The Long, Strange Trip of Prince’s ‘Strange Relationship’
Like many love songs in the Prince canon, you can’t guess the subject of “Strange Relationship” by pinning the release date to the woman or women in his life at the time. Since the song finally found its way onto store shelves on the second LP of 1987’s Sign 'O' the Times, one would be safe to guess the person he can’t stand to see happy or sad was then-girlfriend Susannah Melvoin. But the roots of the song point to a much more famous person with whom Prince was in love much earlier in his career.
In the book, Prince and the Purple Rain Era Studio Sessions: 1983 and 1984, author Duane Tudahl estimates the birthday of “Strange Relationship” was close to March 14, 1983. “’Strange Relationship’ was a track he’d revisit over the next few years but when it was originally conceived, it was another track inspired by Vanity,” Tudahl writes while noting the song lacked the humor of “Wonderful Ass," another track that was also born around that time and eventually released in 2017 as part of the expanded reissue of Purple Rain.
Longtime collaborator Jill Jones revealed to Tudahl that Vanity received a tape of the song and was none too thrilled to hear it. “She had her little beat box and her cassettes. It wasn’t discreet. It was a strange relationship,” Jones recalled, “She started dating other people … and he got pissed. So she was getting something and that was the only thing he had to yank her back in.”
Set atop a playful pop melody, “Strange Relationship” is one of Prince’s darkest lyrical kiss-offs. Much like in the movie Purple Rain that followed, Prince is far from a prince or a romantic leading man in the song; the person we hear is much closer to the "lover with demons" character called The Kid in the film. “I came and took your love / I took your body / I took all the self respect you ever had,” Prince sings, almost perfectly setting up the humiliations and physical abuse Apollonia Kotero takes in the film, a role originally written for Vanity.
The Wendy & Lisa subplot in Purple Rain – trying to get respect as composers and contributors – plays out in the long, strange trip “Strange Relationship” took from the Kiowa Trail home studio to Sunset Sound in Los Angeles, where they remixed it for inclusion on the ill-fated Dream Factory album.
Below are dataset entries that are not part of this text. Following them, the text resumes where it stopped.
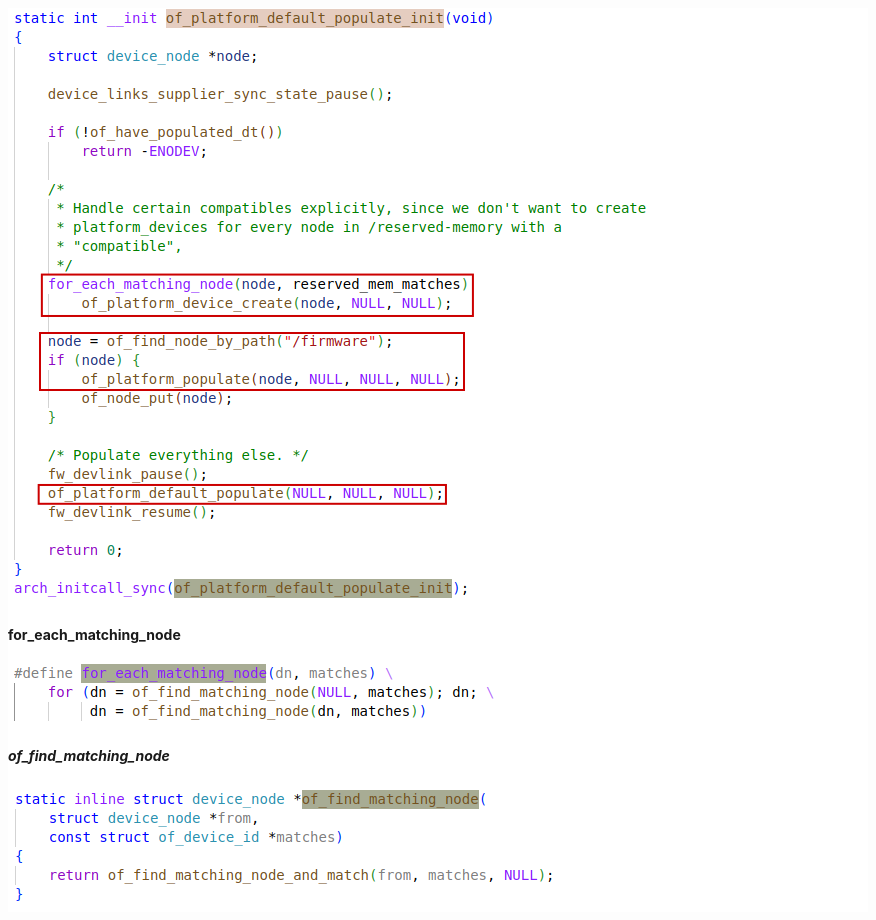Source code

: ![image-20241203092502314](./.50_driver_model/image-20241203092502314.png)

#### for_each_matching_node

![image-20240229152121032](./.50_driver_model/image-20240229152121032.png)

##### of_find_matching_node

![image-20240229152401525](./.50_driver_model/image-20240229152401525.png)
If the duo had their way, the song would have been closer in sound to the Beatles’ “Tomorrow Never Knows."
In the summer of 1985, they used the Fairlight CMI, a studio tool Prince didn’t have at the time in Minneapolis, to create a sitar sound to achieve a moody, Indian, psychedelic feel. After the Revolution disbanded a year later, Prince reclaimed the song for his equally doomed Camille project by mixing most of Wendy & Lisa’s contributions down or out of the final version. He also sped up his voice to recreate the Camille persona, the same way he first did with “Erotic City.” When asked what she thought of the final version, Wendy told Musician that she was “jealous that our name wasn’t on it and that he took us off.”
The Camille version wound up on the track list for a third shelved album, Crystal Ball, before landing on Sign 'O’ the Times. Sign was a critical smash; it placed No. 1 on the Village Voice's 1987 Pazz & Jop critics poll and ranks No. 93 on Rolling Stone’s Top 500 Albums of All Time.
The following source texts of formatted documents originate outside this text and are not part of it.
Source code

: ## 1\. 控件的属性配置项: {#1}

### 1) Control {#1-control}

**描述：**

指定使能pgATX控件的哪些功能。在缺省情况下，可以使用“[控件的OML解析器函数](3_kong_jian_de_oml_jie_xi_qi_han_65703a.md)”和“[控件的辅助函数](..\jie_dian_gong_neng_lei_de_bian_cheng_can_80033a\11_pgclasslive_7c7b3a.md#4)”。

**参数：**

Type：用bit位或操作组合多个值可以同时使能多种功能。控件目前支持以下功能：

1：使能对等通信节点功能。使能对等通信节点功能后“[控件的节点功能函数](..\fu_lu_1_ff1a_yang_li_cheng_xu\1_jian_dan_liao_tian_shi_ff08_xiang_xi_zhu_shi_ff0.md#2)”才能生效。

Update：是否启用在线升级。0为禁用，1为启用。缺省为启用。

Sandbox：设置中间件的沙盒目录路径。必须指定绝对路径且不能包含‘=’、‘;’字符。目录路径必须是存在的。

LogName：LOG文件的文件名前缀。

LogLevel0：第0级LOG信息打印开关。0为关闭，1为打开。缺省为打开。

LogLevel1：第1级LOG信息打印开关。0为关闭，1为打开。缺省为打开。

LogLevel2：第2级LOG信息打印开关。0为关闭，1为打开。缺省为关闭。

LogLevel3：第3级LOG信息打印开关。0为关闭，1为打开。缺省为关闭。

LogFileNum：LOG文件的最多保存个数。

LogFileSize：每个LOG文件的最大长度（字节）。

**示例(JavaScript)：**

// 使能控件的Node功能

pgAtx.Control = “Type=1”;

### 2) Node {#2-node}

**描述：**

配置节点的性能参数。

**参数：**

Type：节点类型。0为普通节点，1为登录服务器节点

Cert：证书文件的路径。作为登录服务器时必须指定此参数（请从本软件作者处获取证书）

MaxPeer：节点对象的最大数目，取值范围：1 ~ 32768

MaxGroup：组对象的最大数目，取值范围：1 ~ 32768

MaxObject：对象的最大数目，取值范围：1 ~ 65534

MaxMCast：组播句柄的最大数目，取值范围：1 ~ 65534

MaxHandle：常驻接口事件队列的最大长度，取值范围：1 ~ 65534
As much as Prince used the album to prove he could make it without the Revolution, musicians that had been with him for much of the decade, his former manager Alan Leeds sees it differently. “To my ears, the better of the material seemed the artistic culmination of all the things he had been exposed to and absorbed from Wendy, Lisa, Sheila [E.} and Eric [Leeds] over the previous couple of years,” Leeds told author Alex Hahn in the book, The Rise of Prince: 1958 – 1988.
The only lyric that changed from the first version to the last was replacing “I’m only human” with “Baby, I’m sorry.” And while Vanity may have inspired the song, Susannah Melvoin eventually parted ways with Prince to join Wendy and Lisa in Los Angeles. Author Jason Draper sums up the strange relationship with all three women, and the Sign era in general, in his book, Prince: Life and Times, “Prince had begun 1987 alone, but had at least felt that he was on an artistic high. Now, a year later, reality seemed to be seeping though. He was still alone, and now had to follow what most people felt to be his crowning artistic achievement, with or without Camille.”